Items from a data source
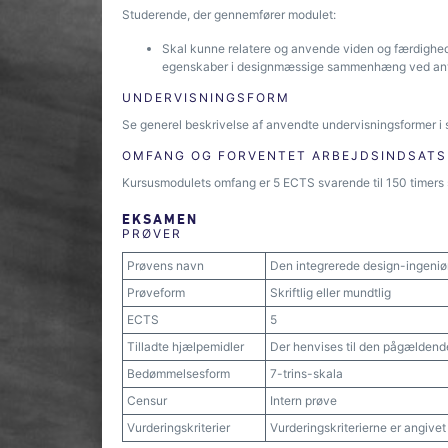
Studerende, der gennemfører modulet:
Skal kunne relatere og anvende viden og færdighed
egenskaber i designmæssige sammenhæng ved anve
UNDERVISNINGSFORM
Se generel beskrivelse af anvendte undervisningsformer i 
OMFANG OG FORVENTET ARBEJDSINDSATS
Kursusmodulets omfang er 5 ECTS svarende til 150 timers 
EKSAMEN
PRØVER
Prøvens navn
Den integrerede design-ingeniør
Prøveform
Skriftlig eller mundtlig
ECTS
5
Tilladte hjælpemidler
Der henvises til den pågældend
Bedømmelsesform
7-trins-skala
Censur
Intern prøve
Vurderingskriterier
Vurderingskriterierne er angive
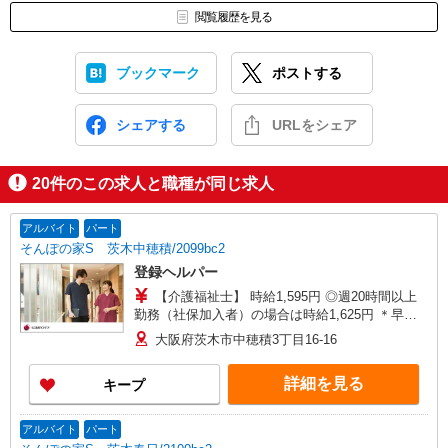
閲覧履歴を見る
ブックマーク
ポストする
シェアする
URLをシェア
20
件のこの求人と職種が同じ求人
アルバイト
パート
そんぽの家S 茨木中穂積/2099bc2
登録ヘルパー
【介護福祉士】 時給1,595円 ◎週20時間以上
勤務（社保加入者）の場合は時給1,625円 ＊早朝
夜間（〜8:00、18:00〜）：時給1,994円〜 ＊日曜
大阪府茨木市中穂積3丁目16-16
祝日：時給1,895円〜 【実務者研修・初任者研修
（ヘルパー1級・2級）】 時給1,515円 ◎週20時間
詳細を見る
キープ
以上勤務（社保加入者）の場合は時給1,545円 ＊
早朝夜間（〜8:00、18:00〜）：時給1,894円〜 ＊
日曜祝日：時給1,815円〜 ◎身体介助、生活援助
アルバイト
パート
が同時給 ◎キャンセル手当：職務時給の60％支給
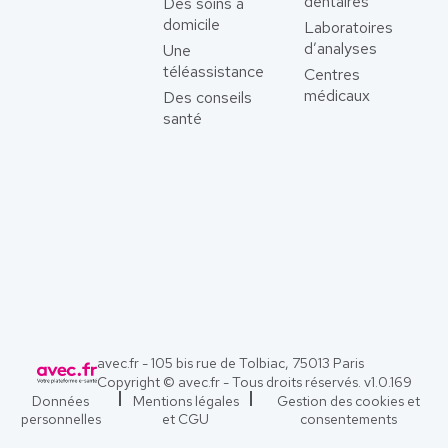
dentaires
Des soins à
domicile
Laboratoires
d’analyses
Une
téléassistance
Centres
médicaux
Des conseils
santé
avec.fr - 105 bis rue de Tolbiac, 75013 Paris
Copyright © avec.fr - Tous droits réservés. v
1.0.169
Données
Mentions légales
Gestion des cookies et
personnelles
et CGU
consentements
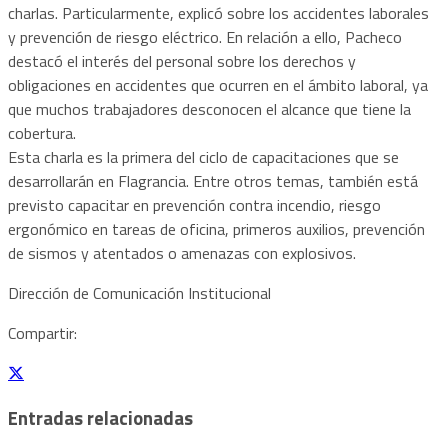
charlas. Particularmente, explicó sobre los accidentes laborales
y prevención de riesgo eléctrico. En relación a ello, Pacheco
destacó el interés del personal sobre los derechos y
obligaciones en accidentes que ocurren en el ámbito laboral, ya
que muchos trabajadores desconocen el alcance que tiene la
cobertura.
Esta charla es la primera del ciclo de capacitaciones que se
desarrollarán en Flagrancia. Entre otros temas, también está
previsto capacitar en prevención contra incendio, riesgo
ergonómico en tareas de oficina, primeros auxilios, prevención
de sismos y atentados o amenazas con explosivos.
Dirección de Comunicación Institucional
Compartir:
Entradas relacionadas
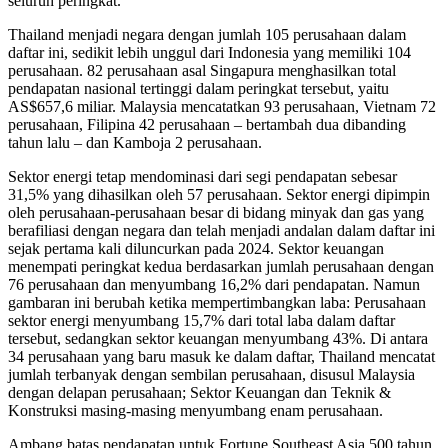
seluruh peringkat.
Thailand menjadi negara dengan jumlah 105 perusahaan dalam
daftar ini, sedikit lebih unggul dari Indonesia yang memiliki 104
perusahaan. 82 perusahaan asal Singapura menghasilkan total
pendapatan nasional tertinggi dalam peringkat tersebut, yaitu
AS$657,6 miliar. Malaysia mencatatkan 93 perusahaan, Vietnam 72
perusahaan, Filipina 42 perusahaan – bertambah dua dibanding
tahun lalu – dan Kamboja 2 perusahaan.
Sektor energi tetap mendominasi dari segi pendapatan sebesar
31,5% yang dihasilkan oleh 57 perusahaan. Sektor energi dipimpin
oleh perusahaan-perusahaan besar di bidang minyak dan gas yang
berafiliasi dengan negara dan telah menjadi andalan dalam daftar ini
sejak pertama kali diluncurkan pada 2024. Sektor keuangan
menempati peringkat kedua berdasarkan jumlah perusahaan dengan
76 perusahaan dan menyumbang 16,2% dari pendapatan. Namun
gambaran ini berubah ketika mempertimbangkan laba: Perusahaan
sektor energi menyumbang 15,7% dari total laba dalam daftar
tersebut, sedangkan sektor keuangan menyumbang 43%. Di antara
34 perusahaan yang baru masuk ke dalam daftar, Thailand mencatat
jumlah terbanyak dengan sembilan perusahaan, disusul Malaysia
dengan delapan perusahaan; Sektor Keuangan dan Teknik &
Konstruksi masing-masing menyumbang enam perusahaan.
Ambang batas pendapatan untuk Fortune Southeast Asia 500 tahun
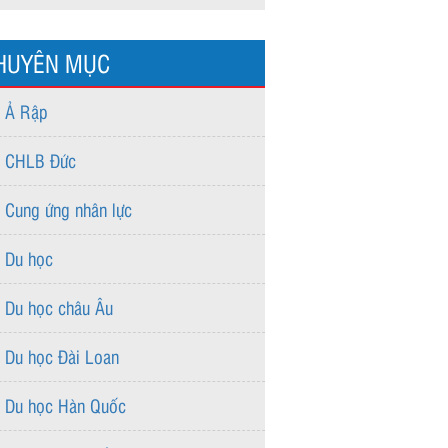
HUYÊN MỤC
Ả Rập
CHLB Đức
Cung ứng nhân lực
Du học
Du học châu Âu
Du học Đài Loan
Du học Hàn Quốc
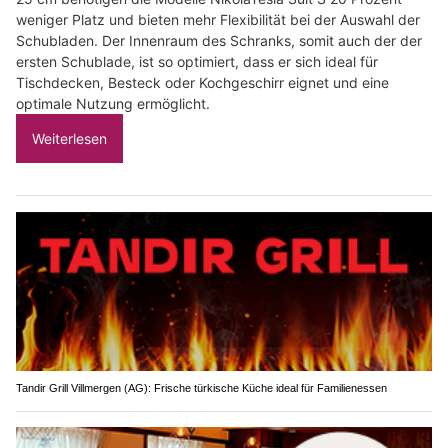
weniger Platz und bieten mehr Flexibilität bei der Auswahl der
Schubladen. Der Innenraum des Schranks, somit auch der der
ersten Schublade, ist so optimiert, dass er sich ideal für
Tischdecken, Besteck oder Kochgeschirr eignet und eine
optimale Nutzung ermöglicht.
Weiterlesen
Tandir Grill Villmergen (AG): Frische türkische Küche ideal für Familienessen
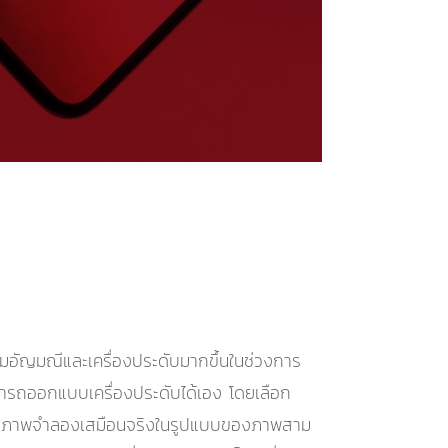
อัญมณีและเครื่องประดับมากขึ้นในช่วงการ
ามารถออกแบบเครื่องประดับได้เอง โดยเลือก
ารทำภาพจำลองเสมือนจริงในรูปแบบของภาพสาม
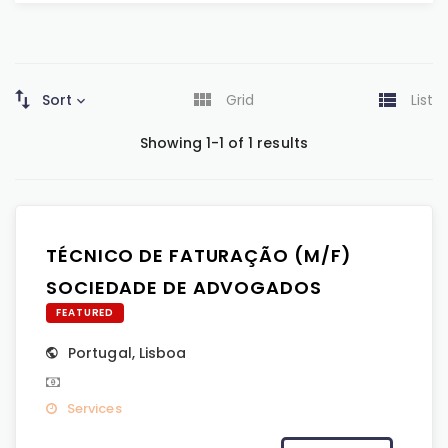
Sort
Grid
List
Showing 1-1 of 1 results
TÉCNICO DE FATURAÇÃO (M/F)
SOCIEDADE DE ADVOGADOS
FEATURED
Portugal
,
Lisboa
Services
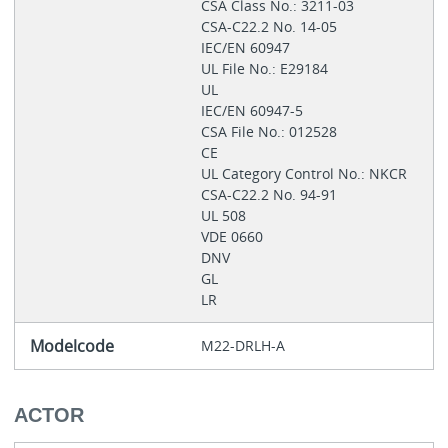
CSA Class No.: 3211-03
CSA-C22.2 No. 14-05
IEC/EN 60947
UL File No.: E29184
UL
IEC/EN 60947-5
CSA File No.: 012528
CE
UL Category Control No.: NKCR
CSA-C22.2 No. 94-91
UL 508
VDE 0660
DNV
GL
LR
Modelcode
M22-DRLH-A
ACTOR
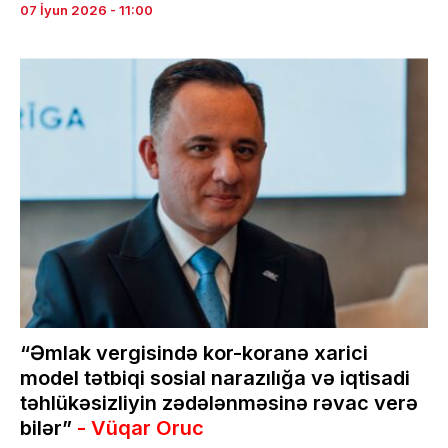
07 İyun 2026 - 11:00
“Əmlak vergisində kor-koranə xarici
model tətbiqi sosial narazılığa və iqtisadi
təhlükəsizliyin zədələnməsinə rəvac verə
bilər”
- Vüqar Oruc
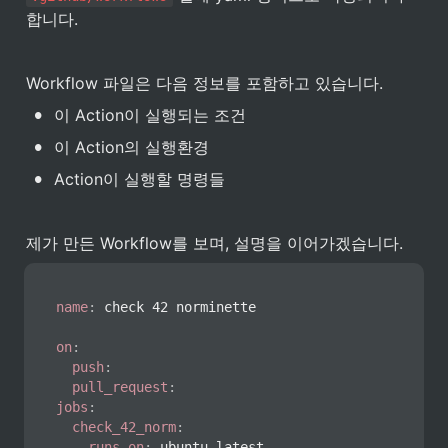
합니다.
Workflow 파일은 다음 정보를 포함하고 있습니다.
•
이 Action이 실행되는 조건
•
이 Action의 실행환경
•
Action이 실행할 명령들
제가 만든 Workflow를 보며, 설명을 이어가겠습니다.
name
:
 check 42 norminette

on
:
push
:
pull_request
:
jobs
:
check_42_norm
:
runs-on
:
 ubuntu
-
latest
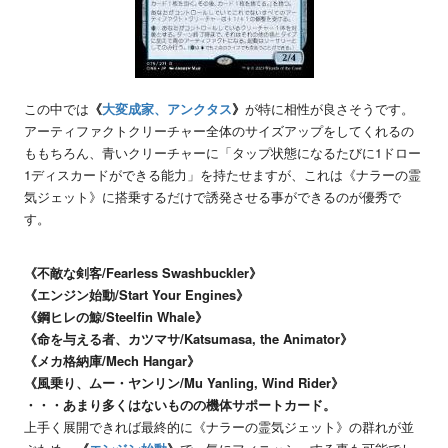
この中では
《
大変成家、アンクタス
》
が特に相性が良さそうです。
アーティファクトクリーチャー全体のサイズアップをしてくれるの
ももちろん、青いクリーチャーに「タップ状態になるたびに1ドロー
1ディスカードができる能力」を持たせますが、これは《ナラーの霊
気ジェット》に搭乗するだけで誘発させる事ができるのが優秀で
す。
《不敵な剣客/Fearless Swashbuckler》
《エンジン始動/Start Your Engines》
《鋼ヒレの鯨/Steelfin Whale》
《命を与える者、カツマサ/Katsumasa, the Animator》
《メカ格納庫/Mech Hangar》
《風乗り、ムー・ヤンリン/Mu Yanling, Wind Rider》
・・・あまり多くはないものの機体サポートカード。
上手く展開できれば最終的に《ナラーの霊気ジェット》の群れが並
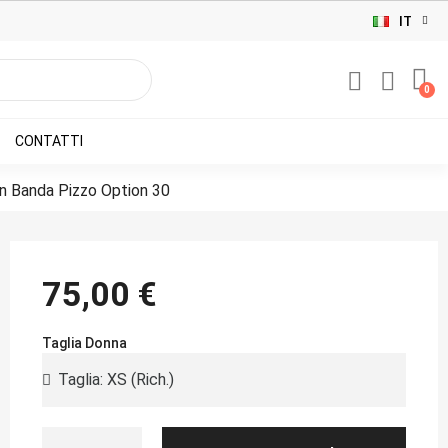
IT
CONTATTI
n Banda Pizzo Option 30
75,00 €
Taglia Donna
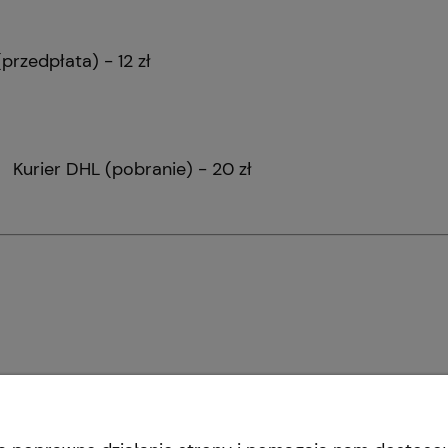
edpłata) - 12 zł
ier DHL (pobranie) - 20 zł
INFORMACJE
O nas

### [Exercise details]
The lines holding the word "laba" are the answer. Pull them out of the records and copy them.

### [Result]
gambaran ini berubah ketika mempertimbangkan laba: Perusahaan
sektor energi menyumbang 15,7% dari total laba dalam daftar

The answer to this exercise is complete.